▶ _Problem statement_: Pictures stay out of this copy; please retype only the lines from the start of the records through the line with "X0412000Y0127503D03*".

Stored data entries
━━━━

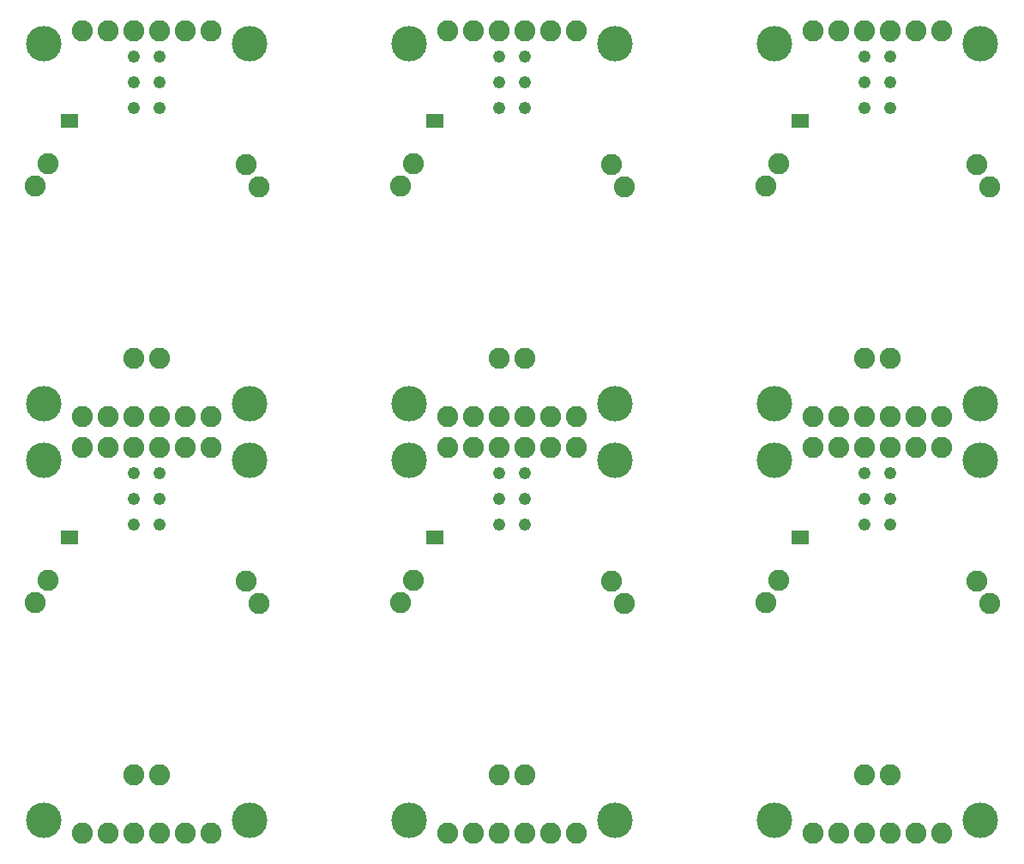
<source format=gbs>
G75*
%MOIN*%
%OFA0B0*%
%FSLAX25Y25*%
%IPPOS*%
%LPD*%
%AMOC8*
5,1,8,0,0,1.08239X$1,22.5*
%
%ADD10C,0.08200*%
%ADD11R,0.03300X0.05800*%
%ADD12C,0.13800*%
%ADD13C,0.04808*%
D10*
X0059500Y0038334D03*
X0069500Y0038334D03*
X0079500Y0038334D03*
X0089500Y0038334D03*
X0099500Y0038334D03*
X0109500Y0038334D03*
X0089500Y0060834D03*
X0079500Y0060834D03*
X0041000Y0128003D03*
X0046000Y0136663D03*
X0059500Y0188333D03*
X0069500Y0188333D03*
X0079500Y0188333D03*
X0089500Y0188333D03*
X0099500Y0188333D03*
X0109500Y0188333D03*
X0109500Y0200334D03*
X0099500Y0200334D03*
X0089500Y0200334D03*
X0079500Y0200334D03*
X0069500Y0200334D03*
X0059500Y0200334D03*
X0079500Y0222834D03*
X0089500Y0222834D03*
X0128000Y0289503D03*
X0123000Y0298163D03*
X0109500Y0350333D03*
X0099500Y0350333D03*
X0089500Y0350333D03*
X0079500Y0350333D03*
X0069500Y0350333D03*
X0059500Y0350333D03*
X0046000Y0298663D03*
X0041000Y0290003D03*
X0183000Y0290003D03*
X0188000Y0298663D03*
X0201500Y0350333D03*
X0211500Y0350333D03*
X0221500Y0350333D03*
X0231500Y0350333D03*
X0241500Y0350333D03*
X0251500Y0350333D03*
X0265000Y0298163D03*
X0270000Y0289503D03*
X0325000Y0290003D03*
X0330000Y0298663D03*
X0343500Y0350333D03*
X0353500Y0350333D03*
X0363500Y0350333D03*
X0373500Y0350333D03*
X0383500Y0350333D03*
X0393500Y0350333D03*
X0407000Y0298163D03*
X0412000Y0289503D03*
X0373500Y0222834D03*
X0363500Y0222834D03*
X0363500Y0200334D03*
X0353500Y0200334D03*
X0343500Y0200334D03*
X0343500Y0188333D03*
X0353500Y0188333D03*
X0363500Y0188333D03*
X0373500Y0188333D03*
X0383500Y0188333D03*
X0393500Y0188333D03*
X0393500Y0200334D03*
X0383500Y0200334D03*
X0373500Y0200334D03*
X0407000Y0136163D03*
X0412000Y0127503D03*
X0373500Y0060834D03*
X0363500Y0060834D03*
X0363500Y0038334D03*
X0353500Y0038334D03*
X0343500Y0038334D03*
X0373500Y0038334D03*
X0383500Y0038334D03*
X0393500Y0038334D03*
X0325000Y0128003D03*
X0330000Y0136663D03*
X0270000Y0127503D03*
X0265000Y0136163D03*
X0251500Y0188333D03*
X0241500Y0188333D03*
X0231500Y0188333D03*
X0221500Y0188333D03*
X0211500Y0188333D03*
X0201500Y0188333D03*
X0201500Y0200334D03*
X0211500Y0200334D03*
X0221500Y0200334D03*
X0231500Y0200334D03*
X0241500Y0200334D03*
X0251500Y0200334D03*
X0231500Y0222834D03*
X0221500Y0222834D03*
X0188000Y0136663D03*
X0183000Y0128003D03*
X0128000Y0127503D03*
X0123000Y0136163D03*
X0221500Y0060834D03*
X0231500Y0060834D03*
X0231500Y0038334D03*
X0241500Y0038334D03*
X0251500Y0038334D03*
X0221500Y0038334D03*
X0211500Y0038334D03*
X0201500Y0038334D03*
D11*
X0198100Y0153333D03*
X0194900Y0153333D03*
X0056100Y0153333D03*
X0052900Y0153333D03*
X0052900Y0315333D03*
X0056100Y0315333D03*
X0194900Y0315333D03*
X0198100Y0315333D03*
X0336900Y0315333D03*
X0340100Y0315333D03*
X0340100Y0153333D03*
X0336900Y0153333D03*
D12*
X0044500Y0043333D03*
X0124500Y0043333D03*
X0186500Y0043333D03*
X0266500Y0043333D03*
X0328500Y0043333D03*
X0408500Y0043333D03*
X0408500Y0183333D03*
X0408500Y0205333D03*
X0328500Y0205333D03*
X0328500Y0183333D03*
X0266500Y0183333D03*
X0266500Y0205333D03*
X0186500Y0205333D03*
X0186500Y0183333D03*
X0124500Y0183333D03*
X0124500Y0205333D03*
X0044500Y0205333D03*
X0044500Y0183333D03*
X0044500Y0345333D03*
X0124500Y0345333D03*
X0186500Y0345333D03*
X0266500Y0345333D03*
X0328500Y0345333D03*
X0408500Y0345333D03*
D13*
X0373500Y0340333D03*
X0373500Y0330333D03*
X0373500Y0320333D03*
X0363500Y0320333D03*
X0363500Y0330333D03*
X0363500Y0340333D03*
X0231500Y0340333D03*
X0231500Y0330333D03*
X0231500Y0320333D03*
X0221500Y0320333D03*
X0221500Y0330333D03*
X0221500Y0340333D03*
X0089500Y0340333D03*
X0089500Y0330333D03*
X0089500Y0320333D03*
X0079500Y0320333D03*
X0079500Y0330333D03*
X0079500Y0340333D03*
X0079500Y0178333D03*
X0079500Y0168333D03*
X0079500Y0158333D03*
X0089500Y0158333D03*
X0089500Y0168333D03*
X0089500Y0178333D03*
X0221500Y0178333D03*
X0221500Y0168333D03*
X0221500Y0158333D03*
X0231500Y0158333D03*
X0231500Y0168333D03*
X0231500Y0178333D03*
X0363500Y0178333D03*
X0363500Y0168333D03*
X0363500Y0158333D03*
X0373500Y0158333D03*
X0373500Y0168333D03*
X0373500Y0178333D03*
M02*

</source>
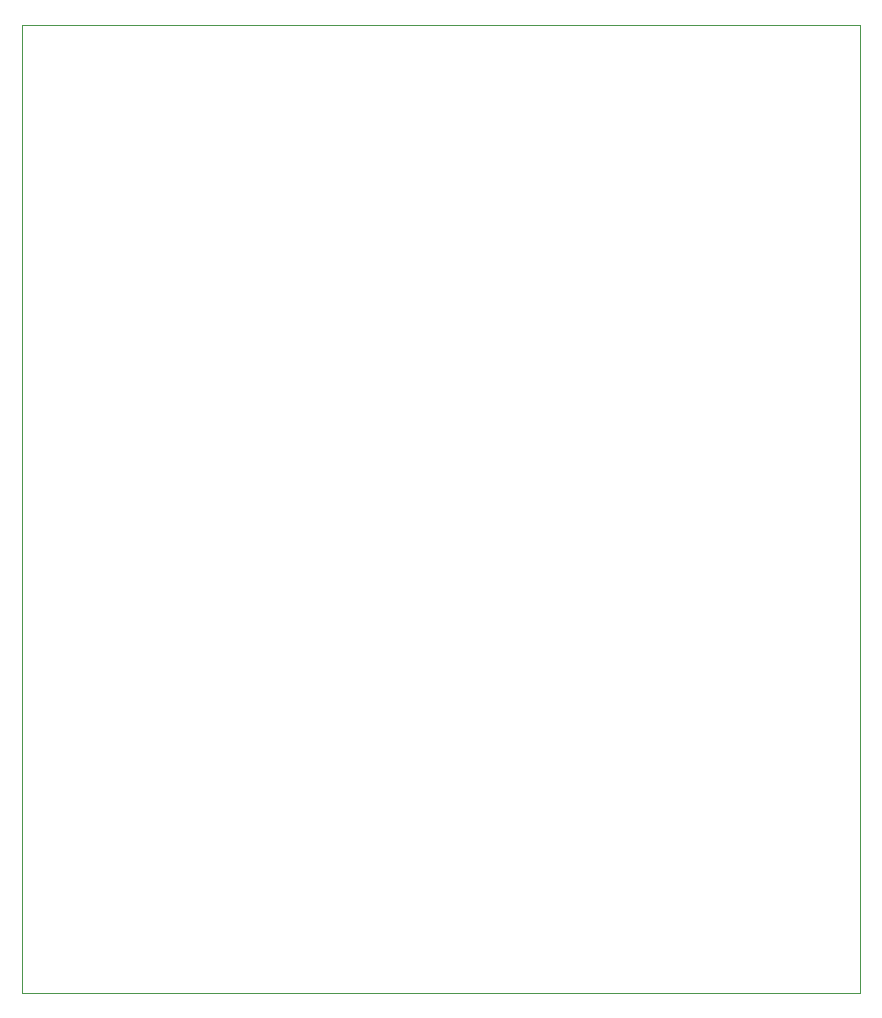
<source format=gm1>
G04 #@! TF.FileFunction,Profile,NP*
%FSLAX46Y46*%
G04 Gerber Fmt 4.6, Leading zero omitted, Abs format (unit mm)*
G04 Created by KiCad (PCBNEW 4.0.7-e2-6376~58~ubuntu14.04.1) date Mon Jan  1 12:03:23 2018*
%MOMM*%
%LPD*%
G01*
G04 APERTURE LIST*
%ADD10C,0.100000*%
G04 APERTURE END LIST*
D10*
X142000000Y-39000000D02*
X142000000Y-121000000D01*
X71000000Y-39000000D02*
X142000000Y-39000000D01*
X71000000Y-121000000D02*
X71000000Y-39000000D01*
X142000000Y-121000000D02*
X71000000Y-121000000D01*
M02*

</source>
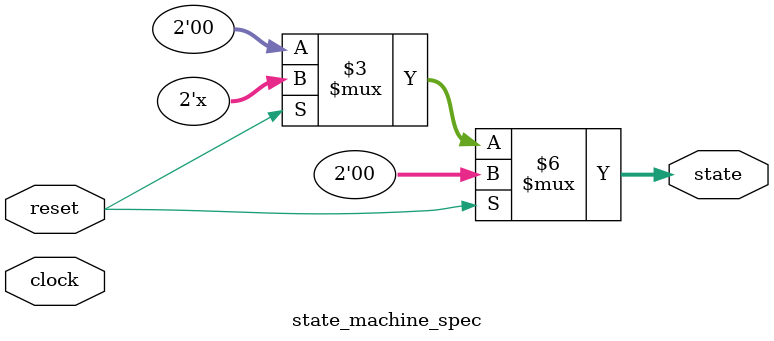
<source format=v>
module state_machine_spec(input [0:0] clock, input [0:0] reset, output reg [1:0] state);

  // State parameter definitions
  parameter IDLE  = 2'b00;
  parameter START = 2'b01;
  parameter RUN   = 2'b10;
  parameter STOP  = 2'b11;

  always @(*) begin
    if (reset) begin
      state = IDLE; // Reset state
    end else begin
      case (state)
        IDLE:  state = START; // Transition from IDLE to START
        START: state = RUN;   // Transition from START to RUN
        RUN:   state = STOP;  // Transition from RUN to STOP
        STOP:  state = IDLE;  // Transition from STOP back to IDLE
        default: state = IDLE; // Default state
      endcase
    end
  end

endmodule

</source>
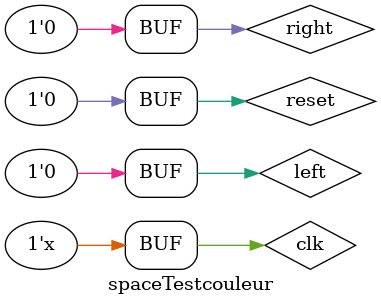
<source format=v>
`timescale 1ns / 1ps


module spaceTestcouleur;

	// Inputs
	reg clk;
	reg reset;
	reg left;
	reg right;
	reg [9:0] hPos;
	reg [9:0] vPos;

	// Outputs
	wire [9:0] gunPosition;
	wire [2:0] color;

	// Instantiate the Unit Under Test (UUT)
	SpaceShip uut (
		.clk(clk), 
		.reset(reset), 
		.left(left), 
		.right(right), 
		.hPos(hPos), 
		.vPos(vPos), 
		.gunPosition(gunPosition), 
		.color(color)
	);

	initial begin
		// Initialize Inputs
		clk = 0;
		reset = 0;
		left = 0;
		right = 0;
		hPos = 0;
		vPos = 435;

		// Wait 100 ns for global reset to finish
		#100;
        
		// Add stimulus here
      reset=1;
		clk=1;
		#100;
      reset=0;
	end
	
	always #10 begin
		
		clk= ~clk ;
		
		end
	
	always #1 begin
	
		if (hPos >= 640) hPos = 0; //Une ligne
		else hPos = hPos+1;
	
	end
	
	always #640 begin
		
		if (vPos >= 480) vPos = 0; //chaque fois qu'une ligne est franchie, nous changeons de ligne
		else vPos = vPos + 5;
		
	end
      
endmodule


</source>
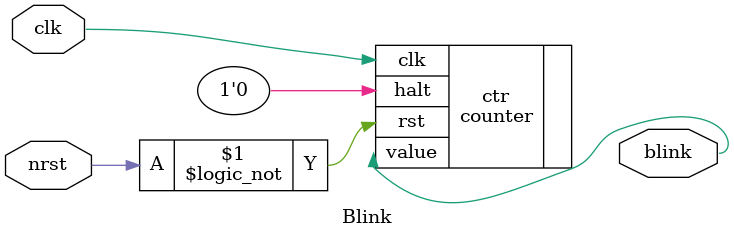
<source format=v>
module Blink (
`ifdef USE_POWER_PINS
		inout vccd1,	// User area 1 1.8V supply
		inout vssd1,	// User area 1 digital ground
`endif

		input wire clk,
		input wire nrst,

		output wire blink
	);

counter #(.WIDTH(1), .DIV(24), .TOP(0)) ctr(.clk(clk), .rst(!nrst), .halt(1'b0), .value(blink));
	
endmodule
</source>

━━━━

▶ _Answer to this task_:
<source format=gbs>
G75*
%MOIN*%
%OFA0B0*%
%FSLAX25Y25*%
%IPPOS*%
%LPD*%
%AMOC8*
5,1,8,0,0,1.08239X$1,22.5*
%
%ADD10C,0.08200*%
%ADD11R,0.03300X0.05800*%
%ADD12C,0.13800*%
%ADD13C,0.04808*%
D10*
X0059500Y0038334D03*
X0069500Y0038334D03*
X0079500Y0038334D03*
X0089500Y0038334D03*
X0099500Y0038334D03*
X0109500Y0038334D03*
X0089500Y0060834D03*
X0079500Y0060834D03*
X0041000Y0128003D03*
X0046000Y0136663D03*
X0059500Y0188333D03*
X0069500Y0188333D03*
X0079500Y0188333D03*
X0089500Y0188333D03*
X0099500Y0188333D03*
X0109500Y0188333D03*
X0109500Y0200334D03*
X0099500Y0200334D03*
X0089500Y0200334D03*
X0079500Y0200334D03*
X0069500Y0200334D03*
X0059500Y0200334D03*
X0079500Y0222834D03*
X0089500Y0222834D03*
X0128000Y0289503D03*
X0123000Y0298163D03*
X0109500Y0350333D03*
X0099500Y0350333D03*
X0089500Y0350333D03*
X0079500Y0350333D03*
X0069500Y0350333D03*
X0059500Y0350333D03*
X0046000Y0298663D03*
X0041000Y0290003D03*
X0183000Y0290003D03*
X0188000Y0298663D03*
X0201500Y0350333D03*
X0211500Y0350333D03*
X0221500Y0350333D03*
X0231500Y0350333D03*
X0241500Y0350333D03*
X0251500Y0350333D03*
X0265000Y0298163D03*
X0270000Y0289503D03*
X0325000Y0290003D03*
X0330000Y0298663D03*
X0343500Y0350333D03*
X0353500Y0350333D03*
X0363500Y0350333D03*
X0373500Y0350333D03*
X0383500Y0350333D03*
X0393500Y0350333D03*
X0407000Y0298163D03*
X0412000Y0289503D03*
X0373500Y0222834D03*
X0363500Y0222834D03*
X0363500Y0200334D03*
X0353500Y0200334D03*
X0343500Y0200334D03*
X0343500Y0188333D03*
X0353500Y0188333D03*
X0363500Y0188333D03*
X0373500Y0188333D03*
X0383500Y0188333D03*
X0393500Y0188333D03*
X0393500Y0200334D03*
X0383500Y0200334D03*
X0373500Y0200334D03*
X0407000Y0136163D03*
X0412000Y0127503D03*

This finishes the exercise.